- TASK ITEM
Check every line below for the word "code" and copy the ones that have it.

EXTRACTED INFORMATION below:

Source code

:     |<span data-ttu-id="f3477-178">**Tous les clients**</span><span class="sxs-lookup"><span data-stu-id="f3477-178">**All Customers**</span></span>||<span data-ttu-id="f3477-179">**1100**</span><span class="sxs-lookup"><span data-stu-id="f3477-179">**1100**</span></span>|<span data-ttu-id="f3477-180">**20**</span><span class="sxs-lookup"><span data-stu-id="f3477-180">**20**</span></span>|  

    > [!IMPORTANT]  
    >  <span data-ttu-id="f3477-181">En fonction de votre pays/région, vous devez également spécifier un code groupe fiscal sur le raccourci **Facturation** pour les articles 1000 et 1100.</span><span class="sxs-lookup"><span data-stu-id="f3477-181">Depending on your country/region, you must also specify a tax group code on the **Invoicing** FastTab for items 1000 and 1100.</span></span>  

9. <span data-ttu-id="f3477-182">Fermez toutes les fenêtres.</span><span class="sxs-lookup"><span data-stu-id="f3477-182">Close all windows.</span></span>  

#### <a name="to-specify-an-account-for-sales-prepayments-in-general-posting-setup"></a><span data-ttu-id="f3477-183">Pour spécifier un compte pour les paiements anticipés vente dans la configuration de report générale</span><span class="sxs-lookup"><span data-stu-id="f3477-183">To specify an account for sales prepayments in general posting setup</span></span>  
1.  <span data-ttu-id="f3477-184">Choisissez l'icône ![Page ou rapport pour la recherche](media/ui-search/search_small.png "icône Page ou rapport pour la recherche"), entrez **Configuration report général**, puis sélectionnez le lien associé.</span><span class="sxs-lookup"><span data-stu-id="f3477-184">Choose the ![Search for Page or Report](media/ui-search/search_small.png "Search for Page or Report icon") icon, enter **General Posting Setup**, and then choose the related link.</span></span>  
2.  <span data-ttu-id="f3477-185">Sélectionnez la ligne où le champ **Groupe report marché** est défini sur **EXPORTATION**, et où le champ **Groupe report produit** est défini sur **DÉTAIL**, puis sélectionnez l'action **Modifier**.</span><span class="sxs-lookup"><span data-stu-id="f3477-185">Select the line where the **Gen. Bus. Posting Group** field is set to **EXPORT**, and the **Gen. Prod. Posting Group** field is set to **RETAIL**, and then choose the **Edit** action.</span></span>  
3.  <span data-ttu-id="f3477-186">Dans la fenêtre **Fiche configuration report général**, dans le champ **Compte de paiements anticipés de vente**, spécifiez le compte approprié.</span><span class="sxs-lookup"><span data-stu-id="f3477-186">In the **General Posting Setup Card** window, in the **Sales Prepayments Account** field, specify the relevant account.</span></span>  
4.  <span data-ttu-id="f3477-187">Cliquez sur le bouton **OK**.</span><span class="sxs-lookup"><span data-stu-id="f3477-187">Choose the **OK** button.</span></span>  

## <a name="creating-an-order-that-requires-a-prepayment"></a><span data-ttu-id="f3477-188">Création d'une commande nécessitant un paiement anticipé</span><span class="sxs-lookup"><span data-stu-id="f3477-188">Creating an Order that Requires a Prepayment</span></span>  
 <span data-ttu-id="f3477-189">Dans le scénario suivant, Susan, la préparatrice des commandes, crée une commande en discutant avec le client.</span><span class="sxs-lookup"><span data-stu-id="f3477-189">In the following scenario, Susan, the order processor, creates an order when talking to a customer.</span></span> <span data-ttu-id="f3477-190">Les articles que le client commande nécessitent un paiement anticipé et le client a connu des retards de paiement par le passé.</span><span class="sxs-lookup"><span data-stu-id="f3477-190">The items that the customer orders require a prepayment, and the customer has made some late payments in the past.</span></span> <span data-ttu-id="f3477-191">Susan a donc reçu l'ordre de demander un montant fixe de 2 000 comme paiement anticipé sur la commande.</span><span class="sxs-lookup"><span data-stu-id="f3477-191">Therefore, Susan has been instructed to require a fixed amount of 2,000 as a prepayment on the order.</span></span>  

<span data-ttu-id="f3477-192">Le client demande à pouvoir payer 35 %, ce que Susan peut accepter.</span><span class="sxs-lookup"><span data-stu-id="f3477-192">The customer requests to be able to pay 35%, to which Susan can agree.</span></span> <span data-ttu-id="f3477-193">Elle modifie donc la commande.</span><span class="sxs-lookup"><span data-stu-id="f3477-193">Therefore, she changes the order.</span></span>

End of EXTRACTED INFORMATION.

- OUTPUT FOR THIS TASK
Source code
    >  <span data-ttu-id="f3477-181">En fonction de votre pays/région, vous devez également spécifier un code groupe fiscal sur le raccourci **Facturation** pour les articles 1000 et 1100.</span><span class="sxs-lookup"><span data-stu-id="f3477-181">Depending on your country/region, you must also specify a tax group code on the **Invoicing** FastTab for items 1000 and 1100.</span></span>  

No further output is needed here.